Occasionally a bit precious in its cinematography (one too many woozy shots and obvious visual cues), Andrew Haigh's Weekend is nevertheless a bold, beautiful film that uses the magnificent performances of its leads to confront cinematic complacency and limitations upon homosexuality. Glen (Chris New), the aggressive art student, is defiant about his sexuality in response to the heteronormative society around him, which he convincingly argues is more "in your face" than even the loudest queer. Russell, the shy one, still wrestles with his sexuality, and Tom Cullen captures the feeling of being the odd man out at a party (whether the stranger at a farewell bash or the one gay man among straights) better than just about anyone.
It's impossible to leave the sexuality of the characters out of discussion, as the tenor of their conversations and behavior with each other is informed by the social limitations imposed on homosexuals; by denying the naturalness of their expressions, the outside world makes their private chats more open and frank than heterosexual couples who've been together for years instead of hours. Cullen and New are so effortlessly natural with each other that not only are they believable as a couple, they are two of the few romantic screen pairings one could buy having a life-changing dalliance in just two days. Haigh still has some kinks to work out with his direction, but Weekend announces the arrival of one of the most nuanced, real makers of romance, and in this respect, the sexuality of the lovers in question couldn't matter less.

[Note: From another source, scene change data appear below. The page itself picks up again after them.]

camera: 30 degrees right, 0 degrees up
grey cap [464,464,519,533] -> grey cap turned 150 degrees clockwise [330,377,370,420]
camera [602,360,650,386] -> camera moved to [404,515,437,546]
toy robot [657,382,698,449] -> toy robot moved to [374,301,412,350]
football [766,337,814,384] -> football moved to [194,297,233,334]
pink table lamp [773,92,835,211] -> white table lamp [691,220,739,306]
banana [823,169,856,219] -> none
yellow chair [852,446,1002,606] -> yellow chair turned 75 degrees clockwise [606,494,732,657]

Tuesday, After Christmas (Radu Muntean, 2011)
If Weekend's naturalism quietly revolutionizes the indie romance, the elegant long-takes and flawless rapport of Tuesday, After Christmas' actors adds new textures to over-familiar adultery dramas. On paper, this film is as clichéd as it gets: a husband in a comfortable family unit risks it all for a fling with a younger, attractive woman. But Muntean and the actors craft realistic interactions—the married couple in the film are husband and wife in real life—that make Paul's quandary agonizing rather than perfunctory. In this modern age of decreasing average shot length, a film like Tuesday, After Christmas reminds us of the dramatic possibilities of simply holding a shot, which prolongs the perfectly ordinary conversations between characters to the point that one almost expects a bomb to go off. Why else would a shot be held so long over (seemingly) nothing? Muntean's long takes allow the actors to add tiny exchanges that make their relationships more real and therefore more meaningful, and the decision Paul must make by that post-Christmas Tuesday promises to be devastating regardless of what we eventually see him choose.

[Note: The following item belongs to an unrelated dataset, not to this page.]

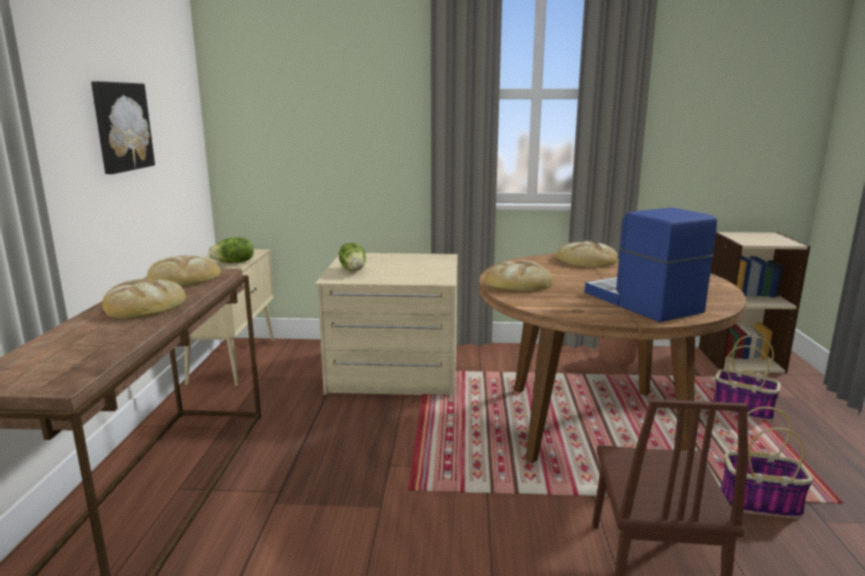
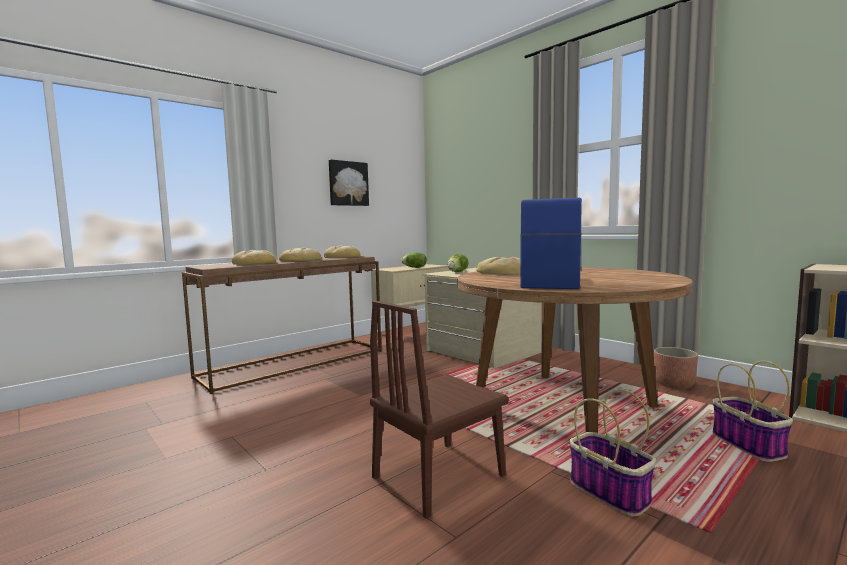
camera: 45 degrees right, 10 degrees down
bread [556,241,618,267] -> bread moved to [232,250,276,265]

Into the Abyss (Werner Herzog, 2011)
Perhaps the most standard, TV-ready documentary Werner Herzog has ever made, and that includes his early work for German television (which are among his most poetic works). Yet if the film lacks Herzog's usual magic, it also makes for an above-average opinion piece that bluntly voices the director's views on capital punishment while still directly confronting the horror of the death row inmates' crimes. Herzog's use of archival footage and relatively straight interviewing style reveal he'd be a fairly successful "normal" documentarian. Still a major presence in his storytelling, Herzog nevertheless mostly steps back to let the interview subjects speak for themselves, only interjecting to push them on unexpected tangents that end up revealing more than the standard questions would have. Herzog captures the full ugliness of the situation—the two partners in crime blaming each other for the crime that got them incarcerated, the shame and rage the people connected to the perpetrators and victims feel—but it is precisely because he goes for the complete portrait of devastation that his adamant stance against the death penalty carries any weight. But if Herzog does not poeticize this subject, he nevertheless searches for the beauty and humanity in this dark tragedy, and he even finds vague whispers of hope littered among the bodies of the dead murdered by criminal and state alike.
Cave of Forgotten Dreams (Werner Herzog, 2011)

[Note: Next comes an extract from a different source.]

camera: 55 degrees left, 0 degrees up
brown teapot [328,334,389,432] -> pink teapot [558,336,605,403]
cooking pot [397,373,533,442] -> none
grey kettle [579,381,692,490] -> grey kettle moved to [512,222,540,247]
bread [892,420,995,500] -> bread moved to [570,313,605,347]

If Into the Abyss leaves out Herzog's style but still makes an impact, Cave of Forgotten Dreams showcases his ability to make poetry of reality but lacks the grounding element that keeps his best work from simply drifting aimlessly. Herzog's speculation of peoples past based on the cave art they left behind broaches ideas of the foundation of all artistic expression and, therefore, communication. But he fails to tie delicate play of light and simulated movement over the beautiful and miraculously preserved cave paintings to the grandiose free association that usually strikes metaphysical pay dirt. Occasionally, Herzog's tantalizing meditations, linking the caves to German Romanticism and Wagner, recall the best of the director's thin but evocative spoken thoughts. But given Herzog's interest in casting these surprisingly sophisticated paintings as not simply the beginning of art in general but proto-cinema itself, it's a shame that the film doesn't feel more resonant throughout.